TEXTE FOURNI:
========================

C’est dans ce contexte que le Tribunal de la Haye a décidé de surseoir à statuer et de poser plusieurs questions préjudicielles examinées successivement.
 
Les questions préjudicielles et réponses de la CJUE
Première question
Avant de procéder à une mesure d’éloignement d’un mineur non accompagné, un État membre doit-il procéder à une investigation afin de s’assurer que le pays d’origine offre en principe un accueil adéquat et disponible, conformément à la Directive « retour » et à la Charte ?
 
Dans la mesure où le requérant s’est vu refuser le statut de réfugié ainsi que la protection subsidiaire et que sa demande de titre de séjour à durée limitée a été rejetée, la CJUE considère qu’il remplit les conditions pour relever du champ d’application de la Directive « retour ». Et les mineurs non accompagnés relèvent de la catégorie des « personnes vulnérables » visées par la Directive. À ce titre, les dispositions de la Directive mentionnent « l’intérêt supérieur de l’enfant », ce qui a pour conséquence de ne pas traiter ces mineurs comme des adultes, selon la Haute juridiction européenne.
 
De même, en application de l’article 10 § 1 de la Directive « retour », une décision de retour relative à ces mineurs doit être prise en tenant compte de l’intérêt supérieur de l’enfant. Les États membres doivent donc s’assurer que le mineur sera remis à un membre de sa famille, à un tuteur désigné ou à des structures d’accueil adéquates dans l’État de retour (Dir. 2008/115/CE, art. 10 § 2).
 
Selon le gouvernement néerlandais, l’obligation de procéder à une investigation interviendrait seulement au stade de l’éloignement du territoire de l’État membre concerné.
 
Mais la CJUE, considère qu’une telle position placerait le mineur dans une grande incertitude et serait contraire au principe de protection de l’intérêt supérieur de l’enfant visé par la Directive et la Charte. C’est pourquoi, la Cour énonce qu’une investigation doit être menée dans l’État membre concerné avant toute décision de retour afin de s’assurer que le mineur bénéficiera d’un accueil adéquat. Ainsi, si les possibilités d’accueil ne sont pas réunies, le mineur ne pourra pas faire l’objet d’une mesure d’éloignement.

========================

DONNÉES ENREGISTRÉES:
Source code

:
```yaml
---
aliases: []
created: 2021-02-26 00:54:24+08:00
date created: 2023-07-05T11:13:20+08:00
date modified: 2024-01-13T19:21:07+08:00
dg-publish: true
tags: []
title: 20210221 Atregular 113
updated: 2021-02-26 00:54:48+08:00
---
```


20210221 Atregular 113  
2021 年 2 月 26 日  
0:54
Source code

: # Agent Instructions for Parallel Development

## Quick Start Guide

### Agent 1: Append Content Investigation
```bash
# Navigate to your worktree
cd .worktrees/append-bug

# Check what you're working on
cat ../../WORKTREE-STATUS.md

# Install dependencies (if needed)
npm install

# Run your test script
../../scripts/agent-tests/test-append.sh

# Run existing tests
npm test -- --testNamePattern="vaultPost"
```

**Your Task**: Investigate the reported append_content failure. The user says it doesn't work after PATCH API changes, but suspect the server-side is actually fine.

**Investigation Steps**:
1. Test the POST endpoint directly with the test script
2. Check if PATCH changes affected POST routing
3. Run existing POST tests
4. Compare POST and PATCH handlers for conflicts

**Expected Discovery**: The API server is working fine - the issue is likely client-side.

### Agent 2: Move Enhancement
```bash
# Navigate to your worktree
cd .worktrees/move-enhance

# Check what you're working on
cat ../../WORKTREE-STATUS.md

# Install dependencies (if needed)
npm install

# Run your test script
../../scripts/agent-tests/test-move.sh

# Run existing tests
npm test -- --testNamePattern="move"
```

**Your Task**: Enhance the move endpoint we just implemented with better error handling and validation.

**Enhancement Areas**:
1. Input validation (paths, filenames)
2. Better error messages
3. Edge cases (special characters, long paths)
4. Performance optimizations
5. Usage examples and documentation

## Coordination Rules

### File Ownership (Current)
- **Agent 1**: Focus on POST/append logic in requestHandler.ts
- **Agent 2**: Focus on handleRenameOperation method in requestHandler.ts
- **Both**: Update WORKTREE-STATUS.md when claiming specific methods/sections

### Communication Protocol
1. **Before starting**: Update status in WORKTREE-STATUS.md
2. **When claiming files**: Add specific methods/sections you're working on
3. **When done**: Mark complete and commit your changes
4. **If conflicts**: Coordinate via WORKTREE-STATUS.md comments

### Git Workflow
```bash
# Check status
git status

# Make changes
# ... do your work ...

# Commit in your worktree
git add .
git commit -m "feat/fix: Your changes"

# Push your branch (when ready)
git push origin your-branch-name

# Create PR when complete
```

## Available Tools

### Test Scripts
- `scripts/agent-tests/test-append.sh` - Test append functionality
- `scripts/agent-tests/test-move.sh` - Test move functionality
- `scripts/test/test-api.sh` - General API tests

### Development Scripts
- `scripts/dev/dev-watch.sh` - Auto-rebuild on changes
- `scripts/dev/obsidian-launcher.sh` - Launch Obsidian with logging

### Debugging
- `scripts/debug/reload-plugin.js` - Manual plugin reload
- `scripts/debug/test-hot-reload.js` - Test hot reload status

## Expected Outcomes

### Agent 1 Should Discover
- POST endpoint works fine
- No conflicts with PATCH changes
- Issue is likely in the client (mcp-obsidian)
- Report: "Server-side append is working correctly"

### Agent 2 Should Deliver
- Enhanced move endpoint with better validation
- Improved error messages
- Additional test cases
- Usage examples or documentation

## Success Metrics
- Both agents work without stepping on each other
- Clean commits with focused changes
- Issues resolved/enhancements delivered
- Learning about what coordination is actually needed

========================

CONSIGNE: Modifiez le texte sur l'éloignement des mineurs non accompagnés : reprenez le passage allant de « Mais la CJUE, considère » jusqu'à « d’une mesure d’éloignement. », en y remplaçant « investigation » par « enquête ».

CORRIGÉ:
Mais la CJUE, considère qu’une telle position placerait le mineur dans une grande incertitude et serait contraire au principe de protection de l’intérêt supérieur de l’enfant visé par la Directive et la Charte. C’est pourquoi, la Cour énonce qu’une enquête doit être menée dans l’État membre concerné avant toute décision de retour afin de s’assurer que le mineur bénéficiera d’un accueil adéquat. Ainsi, si les possibilités d’accueil ne sont pas réunies, le mineur ne pourra pas faire l’objet d’une mesure d’éloignement.